DNS validation could get you the cert at any other trusted location.
Then you could find a trusted way to deliver the cert.
But you would still be left with a very bad MITM situation.

My recommendation to overcome your main problem would be to deploy a trusted VPN solution that can completely traverse the untrusted segment and provide that remote site a way to bypass the hackers control.


#7

Not correct. I’ve already have CCA records that authorize only LetsEncrypt to issue for my domain.
Also please note the reply Jsha where the spec for CCA records is to be expanded and in the new draft the validation method could also be restricted with a CCA record. So my problem will be resolved… The only question remaining is when :slight_smile:


#8

For information, they also planned to allow the CAA parameter accounturi to restrict issuance to a specific ACME account: https://tools.ietf.org/html/draft-ietf-acme-caa-05#section-3


#10

Account control seems like a very easy “fix” to implement.

Although, the more I think about it, the more I think it would require multiple accounts and a clear method of controlling which accounts to allow and which to no longer allow.
Since, in the event of a system being compromised, one should only need to stop that one account - not a single account and create a domain wide denial of service to yourself.


#11

re: CAA I stand corrected ! :slight_smile:
But I don’t think they can get certificate for other domains. Lets get acme.com for example. Even though if you are accessing the validation request endpoint via the hacked router, the Lets Encrypt servers are still using their DNS servers so they won’t validate the request.
They can only issue for my domain since my domain points to the hacked IP already.

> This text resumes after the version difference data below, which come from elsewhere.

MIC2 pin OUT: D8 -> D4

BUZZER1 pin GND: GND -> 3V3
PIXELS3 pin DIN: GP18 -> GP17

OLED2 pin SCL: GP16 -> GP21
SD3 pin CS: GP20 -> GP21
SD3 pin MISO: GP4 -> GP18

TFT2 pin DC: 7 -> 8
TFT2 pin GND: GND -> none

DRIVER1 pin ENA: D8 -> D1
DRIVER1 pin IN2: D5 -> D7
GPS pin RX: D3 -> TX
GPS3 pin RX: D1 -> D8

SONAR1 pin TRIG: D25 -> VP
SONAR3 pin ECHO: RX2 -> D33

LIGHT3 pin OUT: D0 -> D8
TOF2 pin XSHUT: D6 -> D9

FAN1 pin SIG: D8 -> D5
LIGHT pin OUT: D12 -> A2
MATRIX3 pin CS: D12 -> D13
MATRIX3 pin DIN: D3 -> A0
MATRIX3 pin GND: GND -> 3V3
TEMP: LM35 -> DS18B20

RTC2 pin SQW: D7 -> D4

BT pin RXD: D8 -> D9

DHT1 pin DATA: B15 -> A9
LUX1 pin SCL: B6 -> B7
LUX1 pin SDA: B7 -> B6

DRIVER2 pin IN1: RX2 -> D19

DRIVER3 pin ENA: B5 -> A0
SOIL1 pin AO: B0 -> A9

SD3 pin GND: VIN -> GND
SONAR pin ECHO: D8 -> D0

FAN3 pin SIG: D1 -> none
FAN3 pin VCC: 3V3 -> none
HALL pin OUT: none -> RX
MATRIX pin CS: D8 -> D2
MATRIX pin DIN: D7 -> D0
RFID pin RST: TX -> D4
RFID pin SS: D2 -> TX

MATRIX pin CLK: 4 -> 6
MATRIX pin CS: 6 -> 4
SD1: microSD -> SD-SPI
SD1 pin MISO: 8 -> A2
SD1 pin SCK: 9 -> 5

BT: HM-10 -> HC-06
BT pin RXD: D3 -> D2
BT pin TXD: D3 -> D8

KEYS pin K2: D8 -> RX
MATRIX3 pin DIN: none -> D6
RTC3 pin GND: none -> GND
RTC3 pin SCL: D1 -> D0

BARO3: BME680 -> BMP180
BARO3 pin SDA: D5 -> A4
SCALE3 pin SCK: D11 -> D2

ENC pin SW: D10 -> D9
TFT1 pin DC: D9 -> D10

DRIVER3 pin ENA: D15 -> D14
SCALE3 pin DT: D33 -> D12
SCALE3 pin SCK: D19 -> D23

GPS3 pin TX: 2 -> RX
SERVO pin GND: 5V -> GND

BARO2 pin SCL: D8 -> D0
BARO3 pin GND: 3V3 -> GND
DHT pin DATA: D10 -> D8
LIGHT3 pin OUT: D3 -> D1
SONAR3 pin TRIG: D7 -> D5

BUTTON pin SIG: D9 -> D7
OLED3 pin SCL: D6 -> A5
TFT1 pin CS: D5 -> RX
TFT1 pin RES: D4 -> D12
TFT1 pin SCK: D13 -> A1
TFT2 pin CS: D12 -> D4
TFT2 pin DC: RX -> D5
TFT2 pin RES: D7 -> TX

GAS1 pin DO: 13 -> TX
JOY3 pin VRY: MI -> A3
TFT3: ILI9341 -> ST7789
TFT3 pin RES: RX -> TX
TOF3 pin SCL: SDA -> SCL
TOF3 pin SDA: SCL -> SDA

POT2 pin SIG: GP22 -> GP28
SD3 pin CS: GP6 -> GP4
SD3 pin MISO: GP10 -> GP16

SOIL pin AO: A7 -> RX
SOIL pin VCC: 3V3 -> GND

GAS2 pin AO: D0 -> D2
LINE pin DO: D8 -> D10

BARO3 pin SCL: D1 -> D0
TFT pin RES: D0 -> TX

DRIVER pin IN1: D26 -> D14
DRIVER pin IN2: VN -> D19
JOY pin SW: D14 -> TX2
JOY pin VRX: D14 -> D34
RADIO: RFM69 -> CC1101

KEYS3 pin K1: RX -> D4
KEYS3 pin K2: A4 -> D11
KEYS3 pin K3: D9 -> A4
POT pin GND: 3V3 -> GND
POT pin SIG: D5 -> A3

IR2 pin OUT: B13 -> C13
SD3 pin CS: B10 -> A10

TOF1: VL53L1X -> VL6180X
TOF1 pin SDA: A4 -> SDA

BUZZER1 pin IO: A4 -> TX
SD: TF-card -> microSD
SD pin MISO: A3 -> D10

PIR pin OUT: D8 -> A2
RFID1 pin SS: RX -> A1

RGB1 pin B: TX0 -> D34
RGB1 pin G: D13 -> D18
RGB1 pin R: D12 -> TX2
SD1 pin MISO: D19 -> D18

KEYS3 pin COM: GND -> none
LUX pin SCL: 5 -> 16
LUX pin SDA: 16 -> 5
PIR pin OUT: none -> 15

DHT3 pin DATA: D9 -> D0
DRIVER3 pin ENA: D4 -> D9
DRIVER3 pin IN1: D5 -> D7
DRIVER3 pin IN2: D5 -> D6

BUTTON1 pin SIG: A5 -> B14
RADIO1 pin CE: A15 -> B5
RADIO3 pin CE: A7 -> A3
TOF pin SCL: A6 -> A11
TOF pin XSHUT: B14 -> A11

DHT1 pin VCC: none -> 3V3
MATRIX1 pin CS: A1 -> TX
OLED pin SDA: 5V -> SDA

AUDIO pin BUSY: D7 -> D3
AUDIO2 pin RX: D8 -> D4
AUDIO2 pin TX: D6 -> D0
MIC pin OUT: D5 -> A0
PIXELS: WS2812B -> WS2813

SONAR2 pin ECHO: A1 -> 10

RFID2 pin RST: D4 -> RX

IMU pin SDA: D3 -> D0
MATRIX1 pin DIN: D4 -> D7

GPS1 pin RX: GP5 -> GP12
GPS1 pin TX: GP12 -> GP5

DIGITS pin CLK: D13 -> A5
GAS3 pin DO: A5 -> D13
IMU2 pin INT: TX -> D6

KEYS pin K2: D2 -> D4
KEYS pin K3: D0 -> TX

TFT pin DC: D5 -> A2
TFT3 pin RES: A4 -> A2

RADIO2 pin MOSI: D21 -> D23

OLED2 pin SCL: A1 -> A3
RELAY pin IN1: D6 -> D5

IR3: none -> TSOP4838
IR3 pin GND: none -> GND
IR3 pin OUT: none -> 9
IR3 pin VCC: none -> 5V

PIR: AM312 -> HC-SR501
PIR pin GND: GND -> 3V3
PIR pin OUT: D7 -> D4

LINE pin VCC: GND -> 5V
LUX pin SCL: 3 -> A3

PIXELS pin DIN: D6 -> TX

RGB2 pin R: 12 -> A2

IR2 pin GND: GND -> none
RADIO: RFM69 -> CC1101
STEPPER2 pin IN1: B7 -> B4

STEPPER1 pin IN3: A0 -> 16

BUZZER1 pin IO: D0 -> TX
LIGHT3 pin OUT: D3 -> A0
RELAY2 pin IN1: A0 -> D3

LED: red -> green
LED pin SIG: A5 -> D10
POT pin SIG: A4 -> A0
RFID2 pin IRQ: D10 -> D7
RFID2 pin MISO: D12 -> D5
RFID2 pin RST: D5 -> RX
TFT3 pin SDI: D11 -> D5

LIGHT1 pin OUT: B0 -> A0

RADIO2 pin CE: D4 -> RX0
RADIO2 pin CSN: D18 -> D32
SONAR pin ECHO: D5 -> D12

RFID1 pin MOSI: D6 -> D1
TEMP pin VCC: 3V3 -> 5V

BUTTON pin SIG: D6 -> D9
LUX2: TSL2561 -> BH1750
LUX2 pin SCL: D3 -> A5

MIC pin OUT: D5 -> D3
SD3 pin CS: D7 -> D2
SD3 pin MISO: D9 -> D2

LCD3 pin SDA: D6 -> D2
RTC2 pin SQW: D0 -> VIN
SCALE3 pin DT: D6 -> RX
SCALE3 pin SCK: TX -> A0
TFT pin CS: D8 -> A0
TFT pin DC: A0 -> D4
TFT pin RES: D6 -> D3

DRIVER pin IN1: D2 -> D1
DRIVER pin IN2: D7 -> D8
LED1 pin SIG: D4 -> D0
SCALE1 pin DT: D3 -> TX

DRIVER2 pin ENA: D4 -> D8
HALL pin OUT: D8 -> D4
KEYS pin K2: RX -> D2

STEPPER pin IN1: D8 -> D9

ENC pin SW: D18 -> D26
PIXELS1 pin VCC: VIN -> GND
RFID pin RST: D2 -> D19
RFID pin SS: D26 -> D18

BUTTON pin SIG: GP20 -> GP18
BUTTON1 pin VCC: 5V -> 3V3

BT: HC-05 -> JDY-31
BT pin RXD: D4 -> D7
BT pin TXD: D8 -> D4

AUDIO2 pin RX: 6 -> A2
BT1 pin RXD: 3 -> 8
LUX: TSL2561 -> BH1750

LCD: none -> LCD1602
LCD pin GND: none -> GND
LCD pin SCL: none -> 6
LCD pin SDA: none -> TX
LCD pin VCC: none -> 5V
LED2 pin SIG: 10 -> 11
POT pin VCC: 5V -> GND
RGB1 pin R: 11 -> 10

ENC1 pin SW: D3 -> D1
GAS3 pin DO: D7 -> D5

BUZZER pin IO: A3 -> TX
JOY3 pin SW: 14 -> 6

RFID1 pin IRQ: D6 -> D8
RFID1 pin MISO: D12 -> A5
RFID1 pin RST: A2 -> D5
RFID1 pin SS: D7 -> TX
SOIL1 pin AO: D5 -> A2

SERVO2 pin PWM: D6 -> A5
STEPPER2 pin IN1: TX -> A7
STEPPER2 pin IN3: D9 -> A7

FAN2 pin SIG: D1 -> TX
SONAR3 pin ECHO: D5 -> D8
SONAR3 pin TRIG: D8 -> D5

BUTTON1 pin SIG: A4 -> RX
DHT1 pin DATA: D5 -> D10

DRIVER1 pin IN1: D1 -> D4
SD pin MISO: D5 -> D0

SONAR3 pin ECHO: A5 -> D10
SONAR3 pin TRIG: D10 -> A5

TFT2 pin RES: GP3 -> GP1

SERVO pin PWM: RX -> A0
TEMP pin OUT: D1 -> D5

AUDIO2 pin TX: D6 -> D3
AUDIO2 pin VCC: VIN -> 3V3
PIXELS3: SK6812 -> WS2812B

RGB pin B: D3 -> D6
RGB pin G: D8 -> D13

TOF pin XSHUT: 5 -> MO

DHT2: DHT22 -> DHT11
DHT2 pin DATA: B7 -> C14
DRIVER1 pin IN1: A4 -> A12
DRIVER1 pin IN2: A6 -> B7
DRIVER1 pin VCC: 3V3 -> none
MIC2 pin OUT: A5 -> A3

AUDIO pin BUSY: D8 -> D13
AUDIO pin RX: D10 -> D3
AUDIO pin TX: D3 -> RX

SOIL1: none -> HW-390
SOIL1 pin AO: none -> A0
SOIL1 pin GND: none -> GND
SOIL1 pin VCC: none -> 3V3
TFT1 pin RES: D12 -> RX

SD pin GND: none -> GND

The router would be reset of course. By no means I would left it hacked. But I’m looking for a solution to protect my self even when I don’t know if the router is hacked on not.
My concern is actually valid for every dynamic dns provider out there.

I already have a VPN backup solution in place, but it brings a latency and a single point of failure that I would like to avoid.

Since I already know how to detected hacked routers, for now I’m content that solution would come eventually.


#12

Re: account control.
Yes, currently every instance is on a different account, but If I go that path it would complicate the account management as rg305 stated.
It would also complicate the case where one domain is server by 2 instances or if I need to move the instance to a new location/server.
For that reason the allowing only methods I support and trust is the better approach for me.


#13

That depends on entirely your VPN design.
If you use single hub design then yes, a single point of failure.
But there are many other designs that can overcome single points of failures.

Latency can become an issue; especially when sites are far from each other and/or network speeds are not sufficient for added remote sites bandwidth.


#15

This is true, but I don’t see how it is relevant to my issue/request. I don’t even see how it relates to certificates at all. This exploid is purely human behaviour hack and it is valid with or without a certificate. If someone believes that whitehouse.gov.cname.other.domain.name.space.tld is the same whitehouse.gov there is nothing much you can do about it from a technical point of view. And certificates do not solve that problem and had never done so.

My described problem is that someone can make a man in the middle attack with a legitimate certificate to MY DOMAIN from an authority that I have authorized to do so. And the solution is to limit the validation method to DNS, so even if someone is in the middle (in the router) and currently controls the IP he would still won’t be able to issue itself a certificate for my domain and pose as me.